Repeat everything in the listing exactly, except for the images.

▶ **Data provided**:
--- START ---

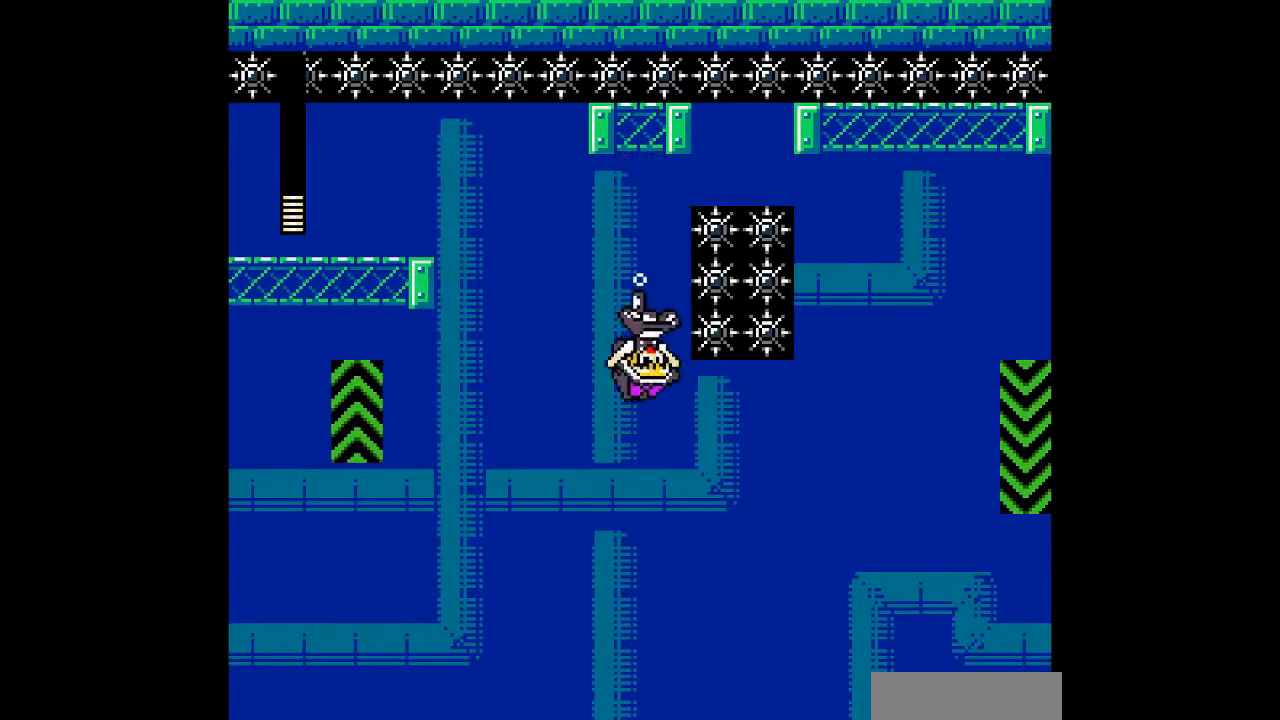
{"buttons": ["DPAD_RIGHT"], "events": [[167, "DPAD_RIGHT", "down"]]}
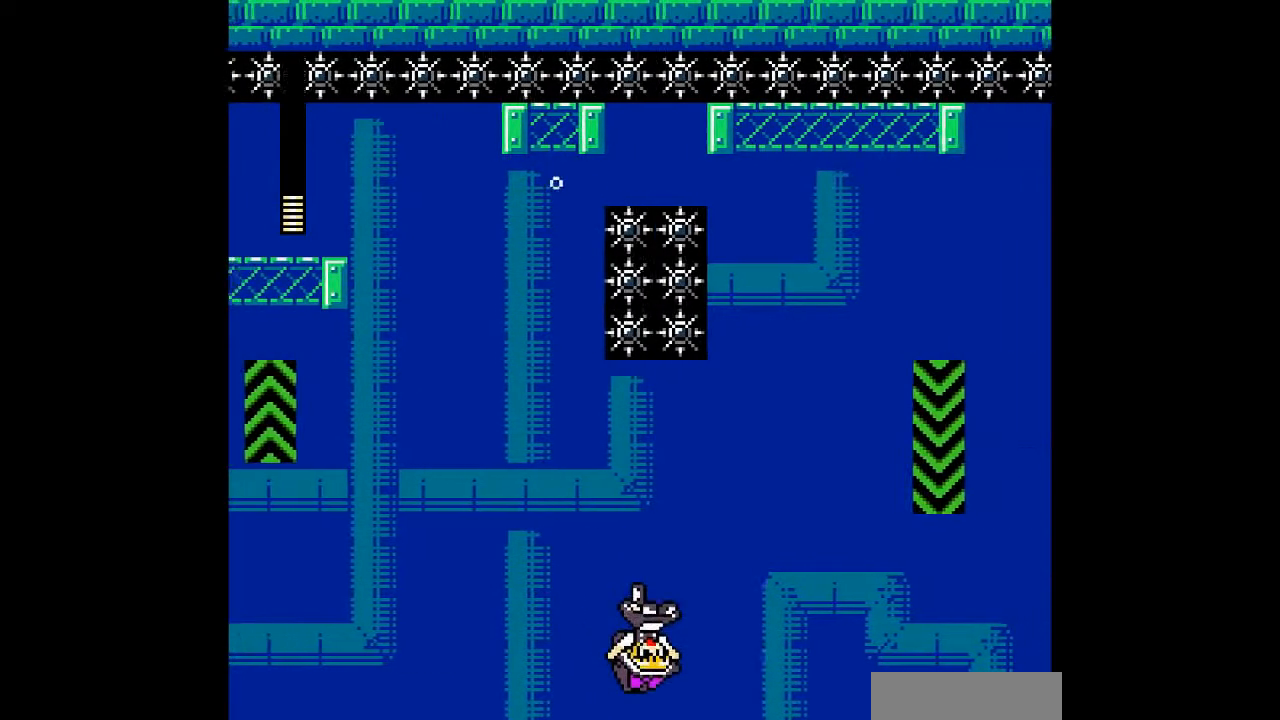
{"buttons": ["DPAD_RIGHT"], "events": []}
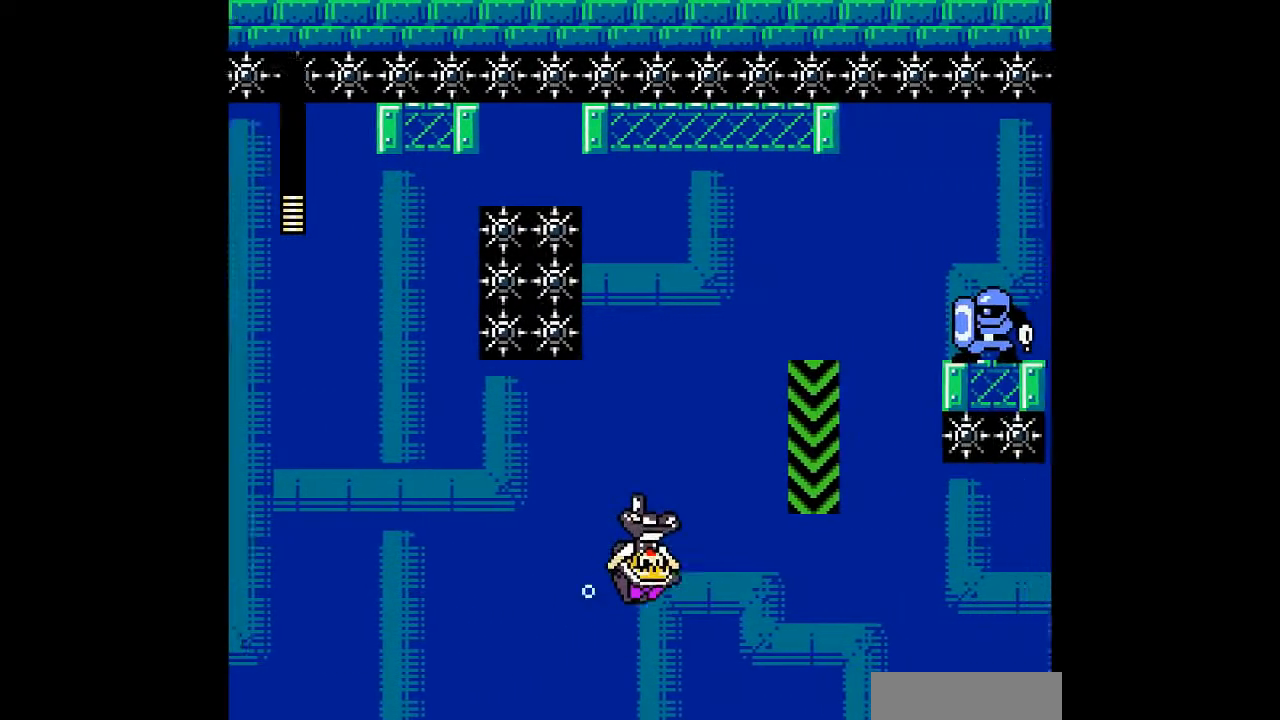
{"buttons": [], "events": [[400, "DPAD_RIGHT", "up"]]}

--- END ---

▶ **Completed exercise**:
{"buttons": ["DPAD_RIGHT"], "events": [[167, "DPAD_RIGHT", "down"]]}
{"buttons": ["DPAD_RIGHT"], "events": []}
{"buttons": [], "events": [[400, "DPAD_RIGHT", "up"]]}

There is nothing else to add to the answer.